An established patient has received professional services from the physician or other qualified health care professional or another physician or other qualified health care professional of the same specialty and subspecialty who belongs to the same group practice within the past three years.
*This response is based on the best information available as of 10/17/24.
Neck Dissection
My physician did a total thyroidectomy with a modified radical neck dissection. Can I report the radical neck dissection with the thyroidectomy?
Question:
My physician did a total thyroidectomy with a modified radical neck dissection. Can I report the radical neck dissection with the thyroidectomy?
Answer:
If your physician performed the total thyroidectomy using CPT code 60240 and modified radical neck dissection (38724), both procedures may be reported during the same operative session. The first listed code on the claim should be CPT 38724. Modifier 59 should be appended to CPT code 60240 (lower RVU) since it is bundled under the National Correct Coding Initiative.
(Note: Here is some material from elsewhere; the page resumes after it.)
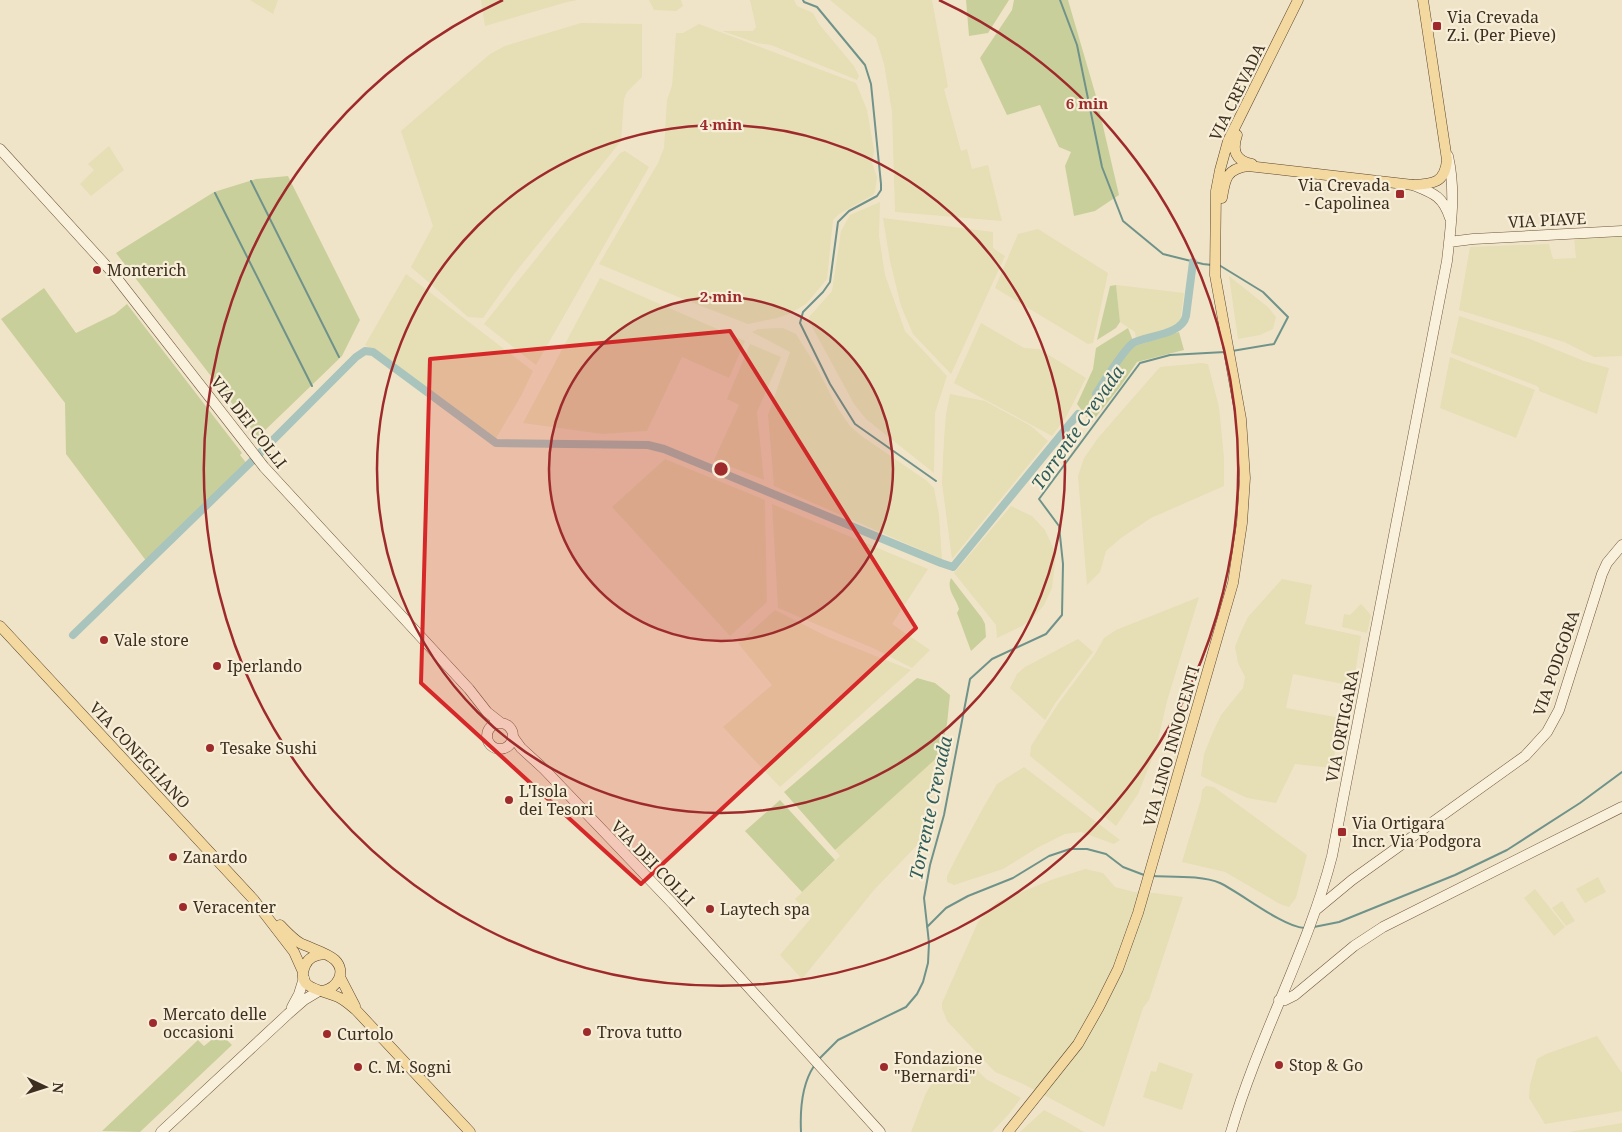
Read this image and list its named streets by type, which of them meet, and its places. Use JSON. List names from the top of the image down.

*This response is based on the best information available as of 9/5/24.
Microtia Surgery
What CPT code is appropriate for creating a cutaneous pocket fashioned for the framework for stage 1 of a microtia surgery?
Question:
What CPT code is appropriate for creating a cutaneous pocket fashioned for the framework for stage 1 of a microtia surgery?
Answer:
The appropriate code for creating a cutaneous pocket in the context of stage 1 microtia surgery is CPT 14061 (adjacent tissue transfer). This code corresponds to the procedure involving creating a cutaneous pocket in the right ear and transferring. The cutaneous pocket is essential for accommodating the framework created during reconstruction. Since the code is selected based on anatomic location and sq centimeter size be sure to document this information in the operative report.
*This response is based on the best information available as of 7/11/24.